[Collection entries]
=-=-=-=-=

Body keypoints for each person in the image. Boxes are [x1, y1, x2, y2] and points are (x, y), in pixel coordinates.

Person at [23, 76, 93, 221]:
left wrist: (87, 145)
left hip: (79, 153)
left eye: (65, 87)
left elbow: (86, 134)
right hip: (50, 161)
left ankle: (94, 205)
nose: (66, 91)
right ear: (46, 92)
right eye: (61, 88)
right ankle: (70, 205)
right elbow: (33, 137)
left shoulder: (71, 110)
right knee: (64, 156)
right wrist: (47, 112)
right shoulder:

=-=-=-=-=

Write out an exact transcription of the line with "right eye: (61, 88)" and of each line after it; stop at the end of the records.

right eye: (61, 88)
right ankle: (70, 205)
right elbow: (33, 137)
left shoulder: (71, 110)
right knee: (64, 156)
right wrist: (47, 112)
right shoulder:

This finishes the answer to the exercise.